Santana: Oh, das ist gut. Das absolut Wichtigste ist: Sei wie Wasser. Wenn du dich wie Wasser verhältst, kannst du dich vervollkommnen. In der Musik geht es nicht darum, etwas abzuschließen, da geht es nicht um Vergleiche. Musik ist Vollkommenheit.

Was ist dran am Gerücht, dass Sie die Mitglieder der alten Santana-Band wieder zusammentrommeln?

Santana: Ja, das stimmt. Ich möchte gerne die Original Santana-Band zusammenbringen. Das Projekt mit der alten Band ist fürs Frühjahr 2014 geplant.

 

Zur Person:

Geboren am 20. Juli 1947 in Autlán de Navarro, Mexiko, als Sohn eines Mariachi-Violinisten. 1960 zieht Familie nach San Francisco.

1969 erscheint das Debütalbum „Santana“. In den US-Charts erreicht es Platz vier. Der Auftritt beim Woodstock-Festival macht den Musiker weltweit bekannt.

Weitere LP-Klassiker der Anfangsjahre: „Abraxas“ (1970, u. a. mit den Hits „Samba Pa Ti“ und „Black Magic Woman“), „Santana III“ (1971), „Caravanserai“(1972).

1987: Aufritt im Ostberliner Palast der Republik. 1989 erhält er seinen ersten Grammy. 1999 veröffentlicht er das Erfolgsalbum „Supernatural„, das mit acht Grammys ausgezeichnet wird.

Er hat drei Kinder aus der Ehe mit Deborah King. Seit drei Jahren ist er mit der bekannten Jazzdrummerin Cindy Blackman verheiratet. Das Paar lebt seitdem in Las Vegas

Mitte Dezember trat Santana in der ausverkauften Arena VFG in Guadalajara, Mexico, auf.

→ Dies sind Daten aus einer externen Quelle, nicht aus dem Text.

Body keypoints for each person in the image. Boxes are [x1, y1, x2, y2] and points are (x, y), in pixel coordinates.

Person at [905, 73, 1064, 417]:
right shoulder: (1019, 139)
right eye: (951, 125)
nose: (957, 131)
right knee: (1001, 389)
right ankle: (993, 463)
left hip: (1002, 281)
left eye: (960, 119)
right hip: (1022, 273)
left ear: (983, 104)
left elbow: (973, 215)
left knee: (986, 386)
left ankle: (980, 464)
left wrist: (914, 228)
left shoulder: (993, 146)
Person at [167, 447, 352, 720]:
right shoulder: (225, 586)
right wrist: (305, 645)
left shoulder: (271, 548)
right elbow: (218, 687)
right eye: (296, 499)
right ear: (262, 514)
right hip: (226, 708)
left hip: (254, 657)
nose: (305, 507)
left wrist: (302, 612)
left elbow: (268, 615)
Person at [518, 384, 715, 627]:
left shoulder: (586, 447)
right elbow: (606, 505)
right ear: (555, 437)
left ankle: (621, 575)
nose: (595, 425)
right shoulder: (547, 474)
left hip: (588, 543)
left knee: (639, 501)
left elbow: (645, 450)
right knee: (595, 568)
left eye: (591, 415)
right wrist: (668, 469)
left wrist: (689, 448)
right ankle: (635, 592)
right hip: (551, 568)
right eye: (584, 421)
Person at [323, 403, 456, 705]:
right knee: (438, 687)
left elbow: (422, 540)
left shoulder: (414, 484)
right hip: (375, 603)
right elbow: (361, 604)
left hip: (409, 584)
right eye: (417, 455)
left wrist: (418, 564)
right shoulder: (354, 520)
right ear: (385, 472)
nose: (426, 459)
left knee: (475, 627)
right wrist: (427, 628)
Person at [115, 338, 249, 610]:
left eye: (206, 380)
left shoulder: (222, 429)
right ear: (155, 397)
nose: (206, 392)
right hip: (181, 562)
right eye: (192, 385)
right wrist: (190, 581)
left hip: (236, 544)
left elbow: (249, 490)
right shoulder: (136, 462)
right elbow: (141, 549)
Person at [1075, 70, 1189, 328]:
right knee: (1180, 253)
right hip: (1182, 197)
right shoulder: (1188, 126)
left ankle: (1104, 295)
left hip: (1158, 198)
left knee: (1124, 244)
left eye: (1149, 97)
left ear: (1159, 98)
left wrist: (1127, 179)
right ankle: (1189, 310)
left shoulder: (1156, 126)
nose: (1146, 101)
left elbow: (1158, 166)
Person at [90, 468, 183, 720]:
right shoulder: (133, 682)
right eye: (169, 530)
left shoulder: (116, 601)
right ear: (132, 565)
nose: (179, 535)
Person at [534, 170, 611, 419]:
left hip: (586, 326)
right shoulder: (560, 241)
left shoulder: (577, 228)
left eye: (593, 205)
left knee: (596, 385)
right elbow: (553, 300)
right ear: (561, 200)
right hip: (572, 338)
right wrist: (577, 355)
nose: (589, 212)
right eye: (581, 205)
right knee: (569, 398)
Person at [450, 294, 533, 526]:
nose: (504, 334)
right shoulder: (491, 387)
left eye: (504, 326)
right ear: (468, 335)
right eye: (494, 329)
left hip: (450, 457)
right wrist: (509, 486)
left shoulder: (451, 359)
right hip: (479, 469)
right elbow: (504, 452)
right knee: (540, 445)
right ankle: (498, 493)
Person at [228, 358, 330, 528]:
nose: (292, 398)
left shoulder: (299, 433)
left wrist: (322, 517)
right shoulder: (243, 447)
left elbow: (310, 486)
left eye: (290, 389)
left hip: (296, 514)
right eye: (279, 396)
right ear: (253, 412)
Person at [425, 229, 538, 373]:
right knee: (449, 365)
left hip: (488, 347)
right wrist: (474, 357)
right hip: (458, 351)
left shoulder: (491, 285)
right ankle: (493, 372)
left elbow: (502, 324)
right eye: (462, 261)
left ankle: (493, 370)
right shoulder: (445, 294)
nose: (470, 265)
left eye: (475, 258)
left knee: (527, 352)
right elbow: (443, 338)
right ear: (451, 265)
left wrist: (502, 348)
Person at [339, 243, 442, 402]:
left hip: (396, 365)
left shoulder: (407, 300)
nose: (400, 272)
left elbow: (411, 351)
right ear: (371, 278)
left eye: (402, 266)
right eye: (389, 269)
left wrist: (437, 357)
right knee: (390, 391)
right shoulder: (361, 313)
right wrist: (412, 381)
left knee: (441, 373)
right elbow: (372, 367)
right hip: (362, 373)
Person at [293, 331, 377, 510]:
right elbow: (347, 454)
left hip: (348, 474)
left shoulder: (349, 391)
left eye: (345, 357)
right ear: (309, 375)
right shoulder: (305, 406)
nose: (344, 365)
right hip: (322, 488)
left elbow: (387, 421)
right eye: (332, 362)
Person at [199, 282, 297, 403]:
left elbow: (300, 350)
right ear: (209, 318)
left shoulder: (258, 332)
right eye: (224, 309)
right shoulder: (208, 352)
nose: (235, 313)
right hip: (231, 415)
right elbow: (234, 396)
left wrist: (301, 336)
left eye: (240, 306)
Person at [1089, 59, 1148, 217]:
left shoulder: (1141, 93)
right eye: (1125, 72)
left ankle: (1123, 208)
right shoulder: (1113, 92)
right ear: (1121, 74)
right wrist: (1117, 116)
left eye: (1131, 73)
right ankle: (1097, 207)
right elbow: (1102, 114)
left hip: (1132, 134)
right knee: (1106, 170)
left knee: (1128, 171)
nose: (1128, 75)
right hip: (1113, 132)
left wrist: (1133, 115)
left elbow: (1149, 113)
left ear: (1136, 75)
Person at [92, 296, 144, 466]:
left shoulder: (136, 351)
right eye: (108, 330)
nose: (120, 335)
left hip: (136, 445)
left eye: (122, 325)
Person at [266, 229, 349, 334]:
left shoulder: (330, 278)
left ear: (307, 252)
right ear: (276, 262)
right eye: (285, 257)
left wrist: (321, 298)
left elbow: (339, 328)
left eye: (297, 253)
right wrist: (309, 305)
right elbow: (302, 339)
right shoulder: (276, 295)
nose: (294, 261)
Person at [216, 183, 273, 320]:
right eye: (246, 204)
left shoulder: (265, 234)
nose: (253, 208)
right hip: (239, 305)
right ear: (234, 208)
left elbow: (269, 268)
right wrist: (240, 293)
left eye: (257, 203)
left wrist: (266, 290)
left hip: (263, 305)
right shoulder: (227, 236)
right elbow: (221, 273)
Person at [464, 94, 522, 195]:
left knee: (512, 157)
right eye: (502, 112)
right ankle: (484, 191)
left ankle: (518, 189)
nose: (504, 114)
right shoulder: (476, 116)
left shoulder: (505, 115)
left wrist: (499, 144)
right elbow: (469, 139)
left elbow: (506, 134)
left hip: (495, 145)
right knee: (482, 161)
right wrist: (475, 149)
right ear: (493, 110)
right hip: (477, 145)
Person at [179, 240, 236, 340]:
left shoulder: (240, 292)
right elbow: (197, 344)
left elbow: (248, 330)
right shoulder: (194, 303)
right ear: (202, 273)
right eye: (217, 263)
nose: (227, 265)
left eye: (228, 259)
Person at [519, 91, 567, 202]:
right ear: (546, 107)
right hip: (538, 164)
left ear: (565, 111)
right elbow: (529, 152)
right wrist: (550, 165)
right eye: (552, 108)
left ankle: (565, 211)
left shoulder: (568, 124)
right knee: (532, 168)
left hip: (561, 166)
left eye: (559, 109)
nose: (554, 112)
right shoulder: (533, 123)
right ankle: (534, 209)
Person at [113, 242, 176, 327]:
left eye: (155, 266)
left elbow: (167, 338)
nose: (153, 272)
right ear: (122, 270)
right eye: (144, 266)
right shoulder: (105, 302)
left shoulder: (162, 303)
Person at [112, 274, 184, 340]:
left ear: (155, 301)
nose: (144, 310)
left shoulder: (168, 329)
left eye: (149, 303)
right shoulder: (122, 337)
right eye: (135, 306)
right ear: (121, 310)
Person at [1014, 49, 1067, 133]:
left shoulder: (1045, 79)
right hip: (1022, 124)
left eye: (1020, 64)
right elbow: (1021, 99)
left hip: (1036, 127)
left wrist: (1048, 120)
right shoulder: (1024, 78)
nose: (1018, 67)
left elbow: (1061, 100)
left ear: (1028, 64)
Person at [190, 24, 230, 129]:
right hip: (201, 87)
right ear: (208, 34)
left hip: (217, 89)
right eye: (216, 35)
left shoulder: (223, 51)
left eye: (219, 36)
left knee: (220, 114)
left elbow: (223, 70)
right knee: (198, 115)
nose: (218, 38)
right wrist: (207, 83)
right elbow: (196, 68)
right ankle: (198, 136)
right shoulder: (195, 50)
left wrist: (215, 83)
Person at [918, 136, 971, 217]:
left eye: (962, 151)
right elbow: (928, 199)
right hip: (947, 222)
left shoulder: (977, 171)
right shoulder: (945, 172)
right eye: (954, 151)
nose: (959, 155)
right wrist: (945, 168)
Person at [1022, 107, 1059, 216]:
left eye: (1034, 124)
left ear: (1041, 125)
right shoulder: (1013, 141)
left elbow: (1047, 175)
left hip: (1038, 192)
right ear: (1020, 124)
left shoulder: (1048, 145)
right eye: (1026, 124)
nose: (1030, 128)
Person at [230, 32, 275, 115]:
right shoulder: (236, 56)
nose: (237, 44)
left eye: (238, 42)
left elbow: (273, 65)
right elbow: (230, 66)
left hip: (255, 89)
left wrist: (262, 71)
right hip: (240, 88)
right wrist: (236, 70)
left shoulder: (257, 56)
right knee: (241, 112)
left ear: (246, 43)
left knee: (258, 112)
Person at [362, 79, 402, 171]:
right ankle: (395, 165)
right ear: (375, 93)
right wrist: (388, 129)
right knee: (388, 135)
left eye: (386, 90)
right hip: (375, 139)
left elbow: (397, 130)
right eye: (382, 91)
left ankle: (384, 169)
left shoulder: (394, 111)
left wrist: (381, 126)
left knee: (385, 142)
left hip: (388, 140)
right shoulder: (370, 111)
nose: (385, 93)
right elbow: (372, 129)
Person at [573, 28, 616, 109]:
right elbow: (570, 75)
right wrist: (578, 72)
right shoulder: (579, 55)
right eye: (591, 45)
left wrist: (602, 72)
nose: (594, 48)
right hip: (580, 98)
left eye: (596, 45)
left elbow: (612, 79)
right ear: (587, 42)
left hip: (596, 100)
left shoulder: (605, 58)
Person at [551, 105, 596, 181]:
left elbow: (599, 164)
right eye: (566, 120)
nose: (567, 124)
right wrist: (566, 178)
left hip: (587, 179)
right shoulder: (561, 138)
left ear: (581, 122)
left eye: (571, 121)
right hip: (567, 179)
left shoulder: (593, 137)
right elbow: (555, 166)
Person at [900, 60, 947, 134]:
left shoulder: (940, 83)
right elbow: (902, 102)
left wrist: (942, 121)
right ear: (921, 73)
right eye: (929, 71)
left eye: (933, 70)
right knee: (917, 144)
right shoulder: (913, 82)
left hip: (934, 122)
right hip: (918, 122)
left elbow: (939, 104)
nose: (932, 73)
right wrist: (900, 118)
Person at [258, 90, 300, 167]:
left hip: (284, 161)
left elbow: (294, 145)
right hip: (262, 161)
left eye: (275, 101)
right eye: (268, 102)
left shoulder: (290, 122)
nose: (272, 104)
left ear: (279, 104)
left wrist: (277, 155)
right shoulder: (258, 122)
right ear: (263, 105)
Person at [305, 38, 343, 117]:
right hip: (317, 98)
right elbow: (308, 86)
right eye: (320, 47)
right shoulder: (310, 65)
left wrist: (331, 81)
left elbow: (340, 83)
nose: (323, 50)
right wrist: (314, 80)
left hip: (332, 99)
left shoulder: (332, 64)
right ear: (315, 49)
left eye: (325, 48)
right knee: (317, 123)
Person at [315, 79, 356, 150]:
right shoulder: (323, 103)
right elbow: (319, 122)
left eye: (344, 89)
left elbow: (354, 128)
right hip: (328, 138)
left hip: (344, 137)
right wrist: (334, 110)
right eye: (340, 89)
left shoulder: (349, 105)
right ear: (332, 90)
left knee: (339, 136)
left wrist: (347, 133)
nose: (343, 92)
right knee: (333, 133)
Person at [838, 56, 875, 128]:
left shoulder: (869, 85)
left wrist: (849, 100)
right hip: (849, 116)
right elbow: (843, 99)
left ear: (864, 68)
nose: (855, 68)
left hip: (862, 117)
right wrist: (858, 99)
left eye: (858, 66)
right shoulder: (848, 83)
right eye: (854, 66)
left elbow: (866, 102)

Er wurde begleitet von eiknigen der bekanntesten Latin-Muiker wie ChocQuibTown, Lila Downs, Gloria Estefan, Juanes, Miguel, Fher Olvera of Maná, Niña Pastori, Samuel Rosa of Skank, Romeo Santos, Soledad und Diego Torres. Santana stellte mit ihnen auch sein neues Album CORAZÓN vor, das in diesem Frühjahr erscheinen soll. Die Singleauskopplung „Saideira ft. Samuel Rosa“, die er auf YouTube gestellt hat, ist in Deutschland leider nicht abrufbar.